Last week, solar developer PureSky pulled five projects under development around the western Massachusetts town of Shutesbury. PureSky’s facilities had been in the works for years and would together represent what the developer has claimed would be one of the state’s largest solar projects thus far. In a statement, the company laid blame on “broader policy and regulatory headwinds,” including the state’s existing renewables incentives not keeping pace with rising costs and “federal policy updates,” which PureSky said were “making it harder to finance projects like those proposed near Shutesbury.”
But tucked in its press release was an admission from the company’s vice president of development Derek Moretz: this was also about the town, which had enacted a bylaw significantly restricting solar development that the company was until recently fighting vigorously in court.
“There are very few areas in the Commonwealth that are feasible to reach its clean energy goals,” Moretz stated. “We respect the Town’s conservation go als, but it is clear that systemic reforms are needed for Massachusetts to source its own energy.”
This stems from a story that probably sounds familiar: after proposing the projects, PureSky began reckoning with a burgeoning opposition campaign centered around nature conservation. Led by a fresh opposition group, Smart Solar Shutesbury, activists successfully pushed the town to drastically curtail development in 2023, pointing to the amount of forest acreage that would potentially be cleared in order to construct the projects. The town had previously not permitted facilities larger than 15 acres, but the fresh change went further, essentially banning battery storage and solar projects in most areas.
When this first happened, the state Attorney General’s office actually had PureSky’s back, challenging the legality of the bylaw that would block construction. And PureSky filed a lawsuit that was, until recently, ongoing with no signs of stopping. But last week, shortly after the Treasury Department unveiled its rules for implementing Trump’s new tax and spending law, which basically repealed the Inflation Reduction Act, PureSky settled with the town and dropped the lawsuit – and the projects went away along with the court fight.
What does this tell us? Well, things out in the country must be getting quite bleak for solar developers in areas with strident and locked-in opposition that could be costly to fight. Where before project developers might have been able to stomach the struggle, money talks – and the dollars are starting to tell executives to lay down their arms.
The picture gets worse on the macro level: On Monday, the Solar Energy Industries Association released a report declaring that federal policy changes brought about by phasing out federal tax incentives would put the U.S. at risk of losing upwards of 55 gigawatts of solar project development by 2030, representing a loss of more than 20 percent of the project pipeline.

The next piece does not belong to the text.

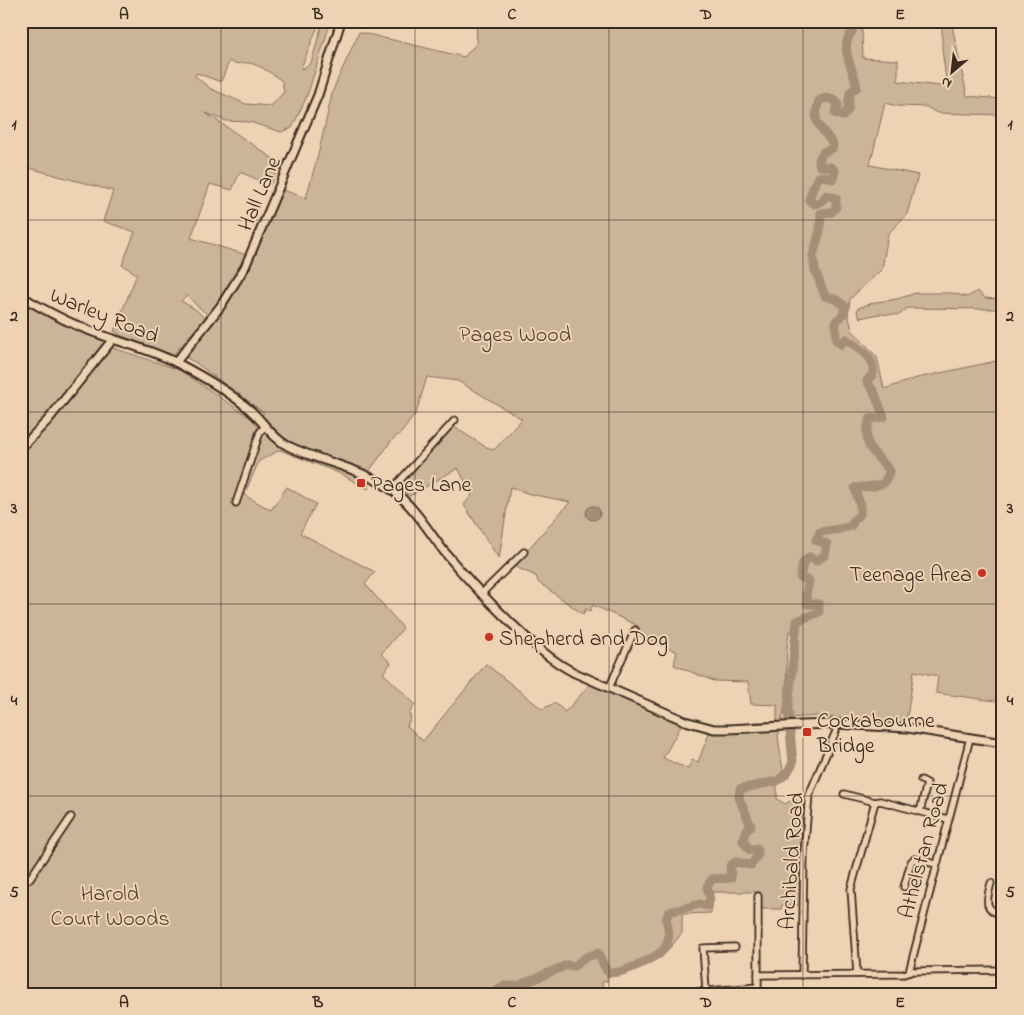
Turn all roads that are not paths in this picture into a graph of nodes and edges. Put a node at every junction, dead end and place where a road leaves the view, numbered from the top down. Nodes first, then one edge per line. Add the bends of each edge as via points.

But the trade group said most of that total – 44 gigawatts – was linked specifically to the Trump administration’s decision to halt federal permitting for renewable energy facilities, a decision that may impact generation out west but has little-to-know bearing on most large solar projects because those are almost always on private land.
Heatmap Pro can tell us how much is at stake here. To give you a sense of perspective, across the U.S., over 81 gigawatts worth of renewable energy projects are being contested right now, with non-Western states – the Northeast, South and Midwest – making up almost 60% of that potential capacity.
If historical trends hold, you’d expect a staggering 49% of those projects to be canceled. That would be on top of the totals SEIA suggests could be at risk from new Trump permitting policies.
I suspect the rate of cancellations in the face of project opposition will increase. And if this policy landscape is helping activists kill projects in blue states in desperate need of power, like Massachusetts, then the future may be more difficult to swallow than we can imagine at the moment.